È finalizzata principalmente alla acco­glienza di quanti, soprattutto giovani, hanno bisogno di spazi di serenità e di silenzio per dare un orientamento alla propria esistenza. Con loro condivide la sua vita quotidiana con­trassegnata dalla preghiera, dal lavoro ma­nuale, da momenti di riflessione personale e comunitaria, in uno stile di semplicità e di fraternità.

I laici che vogliono associarsi per qualche tempo alla comunità, singolarmente o in gruppo, ne condividono ritmi e riflessioni. Le "settimane di spiritualità" promosse durante i mesi estivi sono un momento privilegiato di partecipazione alla sua vita. Attraverso la proposta di una tematica che, anno per anno, guida la preghiera e la riflessione, si intende aiutare nella comprensione dell'Eucaristia e condurre a qualificare la propria presenza nella storia e nella Chiesa.

Anche a livello europeo si stanno promuo­vendo, in collaborazione con i laici, forme ed esperienze di evangelizzazione eucaristica dei giovani.

 

La Casa di spiritualità

Una comunità sacramentina offre la possi­bilità, a chiunque lo desideri, di vivere mo­menti di silenzio e di riflessione, nell'ascolto della Parola e nella preghiera eucaristica. Ciò avviene soprattutto attraverso l'esperienza degli esercizi spirituali, ritiri, giornate di spi­ritualità, scuola di preghiera.

I laici che partecipano alla vita della comu­nità, sono chiamati ad animare a livello litur­gico e catechetico le varie iniziative da essa proposte, con lo specifico apporto che è pro­prio della loro vocazione e che dona all'espe­rienza spirituale un ampio respiro ecclesiale.

Il Centro missionario

È al servizio dell'animazione missionaria delle comunità cristiane e, nello stesso tem­po, promuove la condivisione verso le missio­ni sacramentine, in special modo quelle afri­cane. Con l'obiettivo di rendere credibile il messaggio di Cristo attraverso una vera soli­darietà verso i più poveri del mondo, unendo l'annuncio del Vangelo e la promozione della persona umana.

Ai laici più sensibili alla dimensione mis­sionaria della Chiesa, è rivolto l'invito a costi­tuire gruppi missionari nelle proprie parroc­chie o a rinvigorire quelli già esistenti, ren­dendosi disponibili anche ad esperienze di condivisione della vita dei missionari sacra­mentini e delle popolazioni fra le quali essi o­perano.

 

Il Centro eucaristico

Chiamato ad operare particolarmente nel campo della cultura, cerca di diffondere il messaggio di una "Eucaristia totale" utiliz­zando gli strumenti della comunicazione di massa.
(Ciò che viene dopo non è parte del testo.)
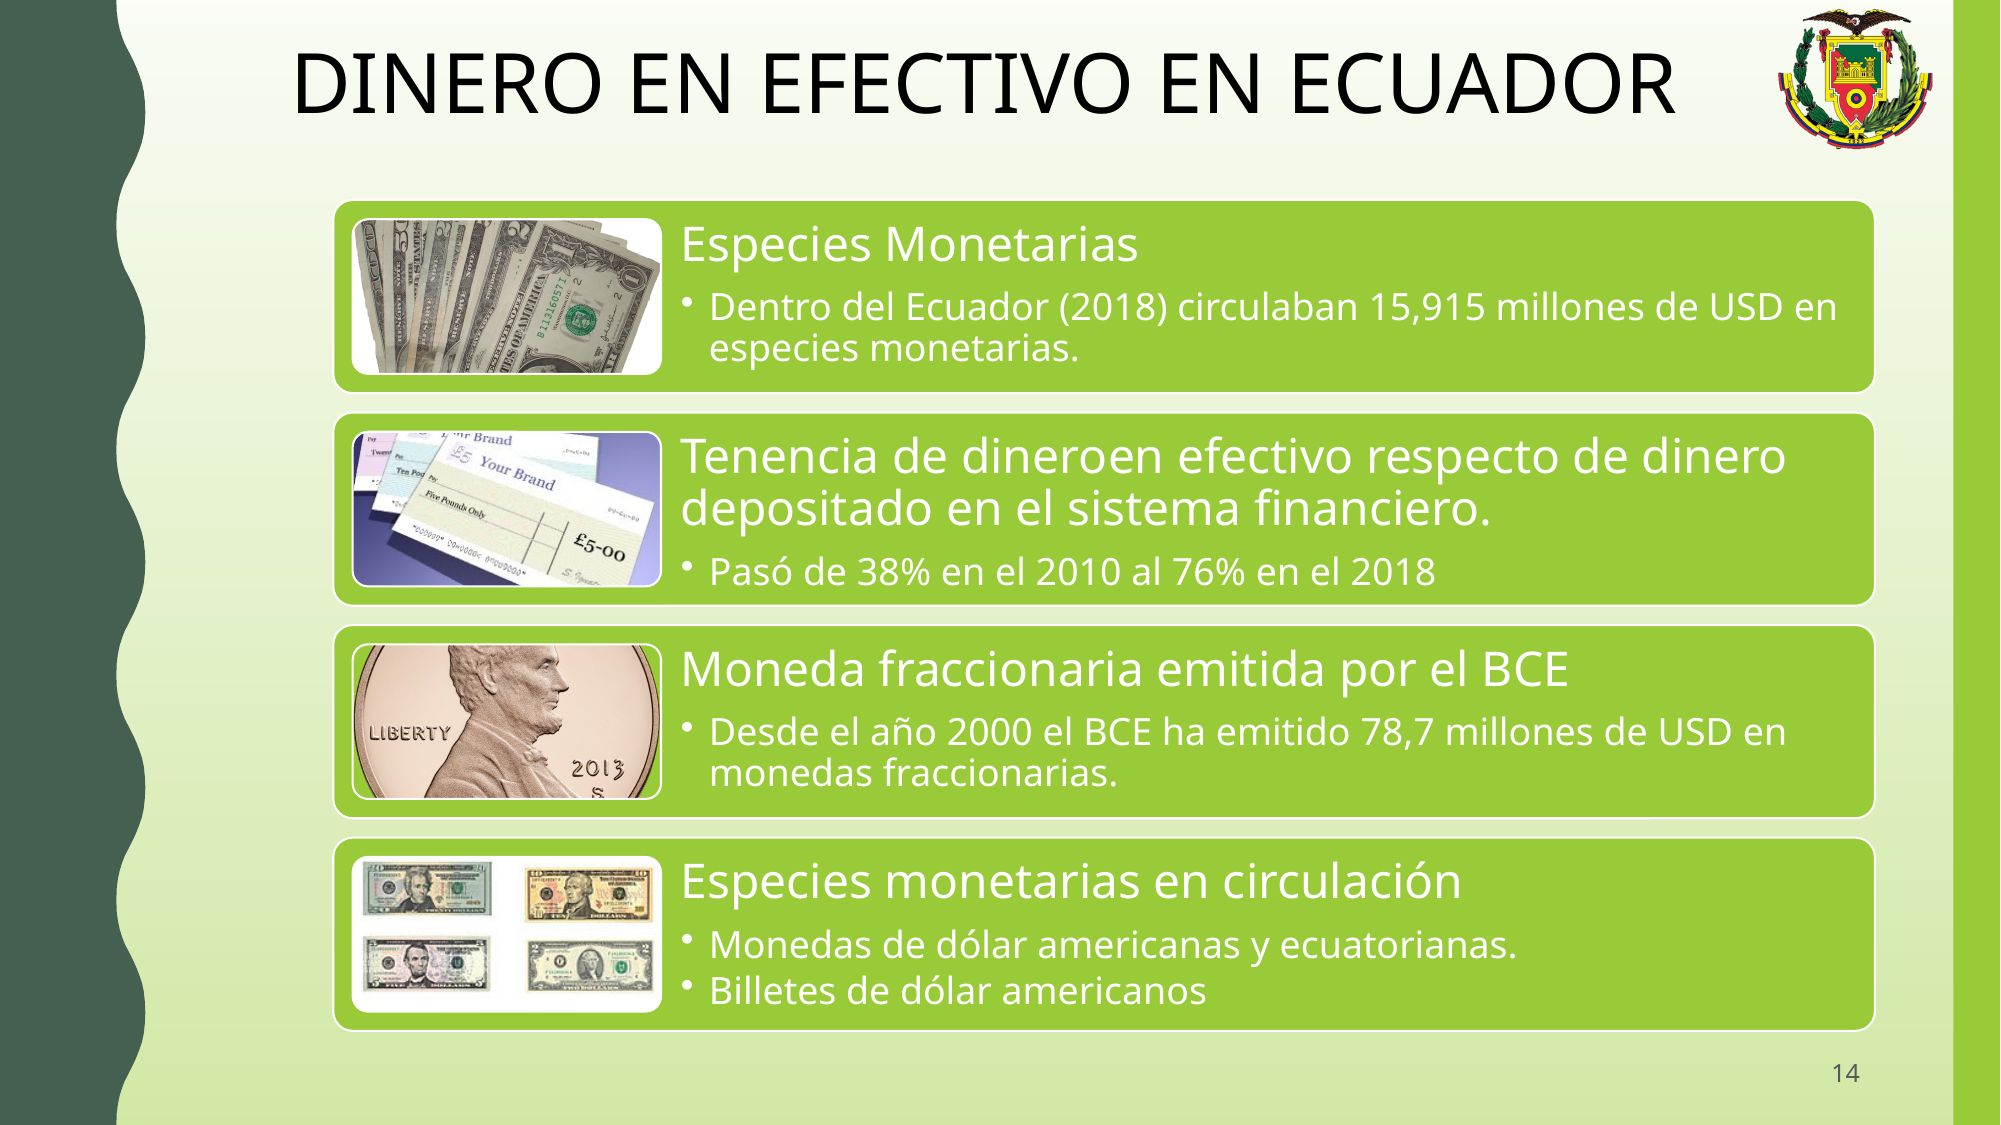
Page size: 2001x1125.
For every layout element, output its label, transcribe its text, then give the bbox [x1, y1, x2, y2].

slide_number 14 [1412, 1045, 1875, 1103]
text_box DINERO EN EFECTIVO EN ECUADOR [197, 22, 1770, 138]
picture [1770, 0, 1941, 153]
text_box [333, 199, 1875, 1032]
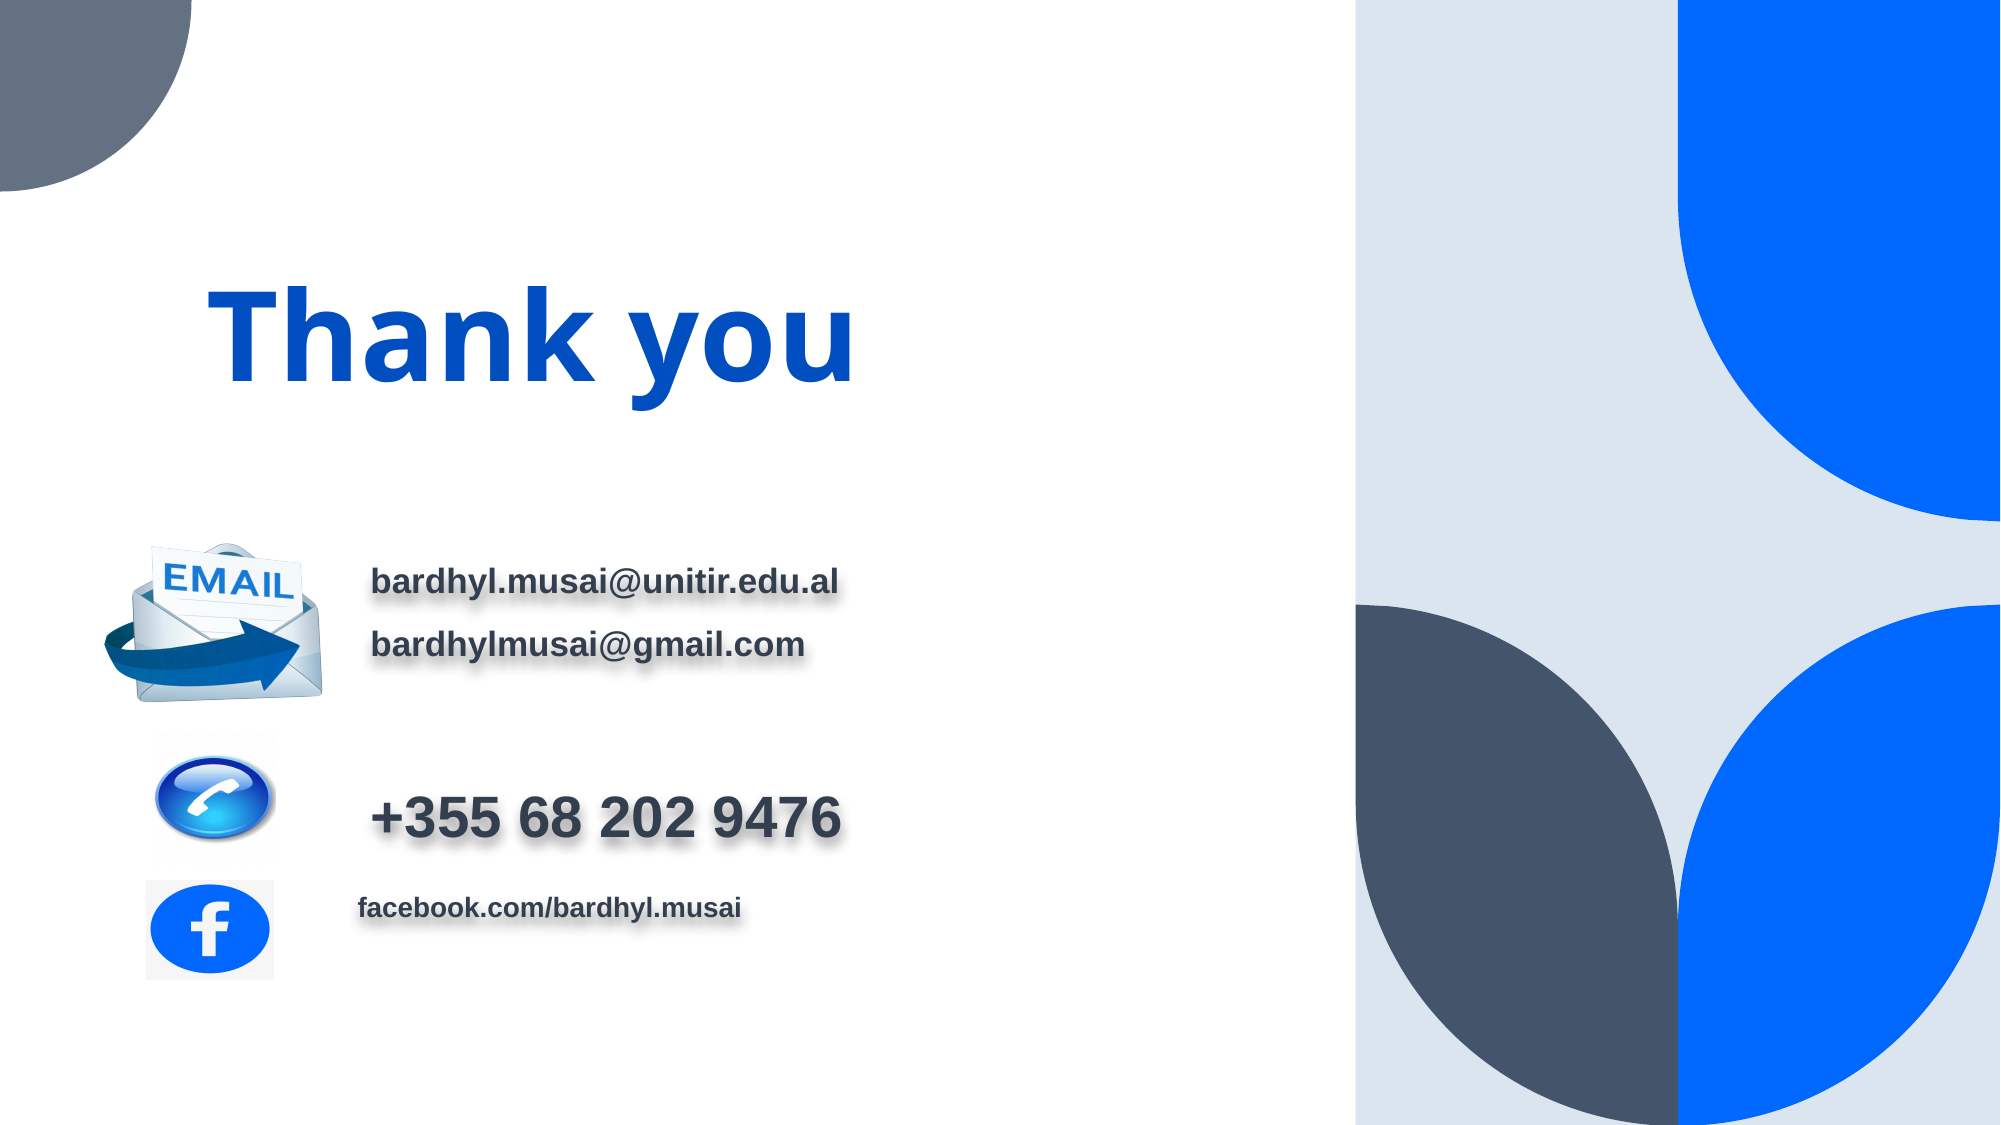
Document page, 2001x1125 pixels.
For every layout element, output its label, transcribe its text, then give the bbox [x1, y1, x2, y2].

text_box facebook.com/bardhyl.musai [334, 865, 1330, 990]
text_box bardhyl.musai@unitir.edu.al bardhylmusai@gmail.com [355, 530, 1273, 748]
picture [146, 880, 274, 980]
title Thank you [191, 184, 1212, 416]
text_box +355 68 202 9476 [355, 736, 1186, 862]
picture [92, 512, 355, 867]
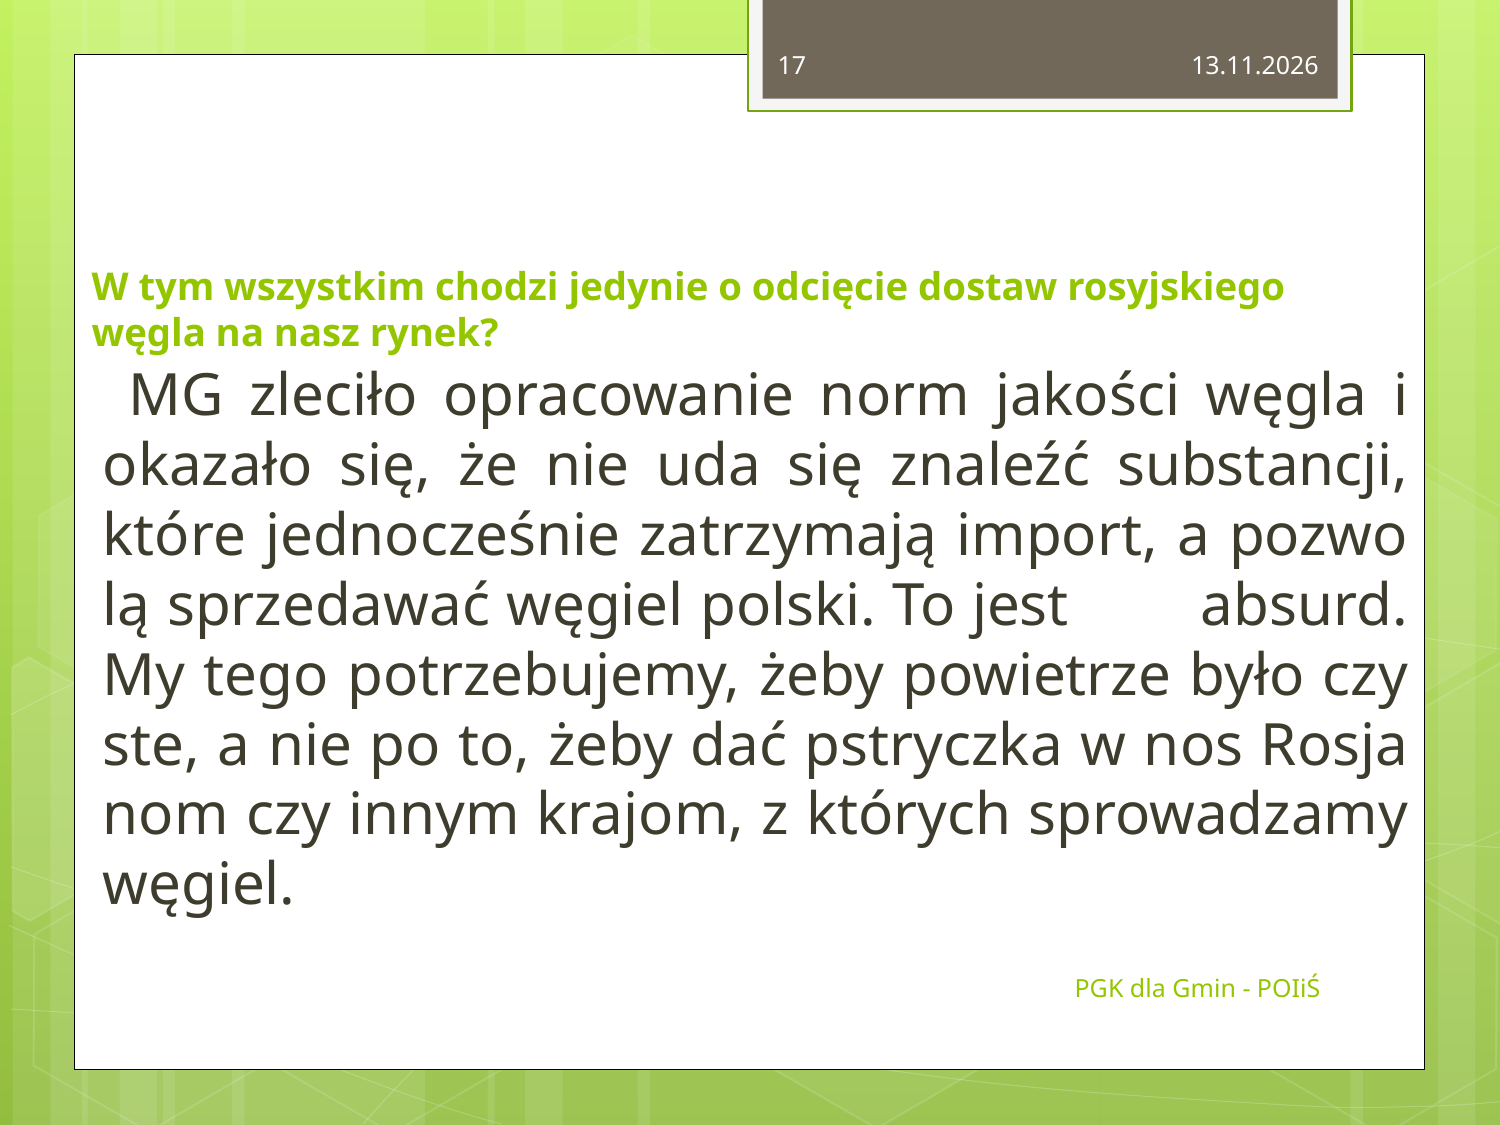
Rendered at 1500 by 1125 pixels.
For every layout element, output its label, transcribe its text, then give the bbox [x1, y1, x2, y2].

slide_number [983, 36, 1334, 97]
list MG zle­ci­ło opra­co­wa­nie norm ja­ko­ści węgla i oka­za­ło się, że nie uda się zna­leźć sub­stan­cji, które jed­no­cze­śnie za­trzy­ma­ją im­port, a po­zwo­lą sprze­da­wać wę­giel pol­ski. To jest ab­surd. My tego po­trze­bu­je­my, żeby po­wie­trze było czy­ste, a nie po to, żeby dać pstrycz­ka w nos Ro­sja­nom czy innym kra­jom, z któ­rych spro­wa­dza­my wę­giel. [76, 349, 1424, 1012]
title W tym wszyst­kim cho­dzi je­dy­nie o od­cię­cie do­staw ro­syj­skie­go węgla na nasz rynek? [76, 113, 1424, 349]
slide_number 17 [762, 36, 982, 97]
footer PGK dla Gmin - POIiŚ [761, 960, 1336, 1020]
Attraverso mezzi e linguaggi diversi (i periodici mensili: Il Cenacolo, L'Emanuele, La Nuova Alleanza; gli audiovisivi, i libri) si rivolge alle famiglie, ai gruppi, alle comunità per aiutarli a vivere una esistenza che trova nell'Eucaristia il suo pieno significato.

Attualmente, diversi laici collaborano alle pubblicazioni del Centro eucaristico, condivi­dendo così la propria competenza professio­nale, la propria esperienza personale e fami­liare, la propria preparazione teologica e pa­storale.

 

Il Movimento eucaristico

Presente in quasi tutte le comunità sacra­mentine italiane, raccoglie i laici che condivi­dono con la Congregazione soprattutto l'im­pegno della preghiera davanti all'Eucaristia. Vissuta prevalentemente a livello personale, essa si esprime anche in una forma comuni­taria che, con un ritmo generalmente mensi­le, coinvolge tutti gli aderenti al Movimento.

Spesso essi sono designati con il nome di "Guardie d'Onore", indicando così la priorità che la preghiera di adorazione ha avuto e continua ad avere nella loro esperienza. Oltre alla preghiera, molti di loro sono impegnati nel servizio della carità e nella animazione catechistica e liturgica della propria comu­nità parrocchiale.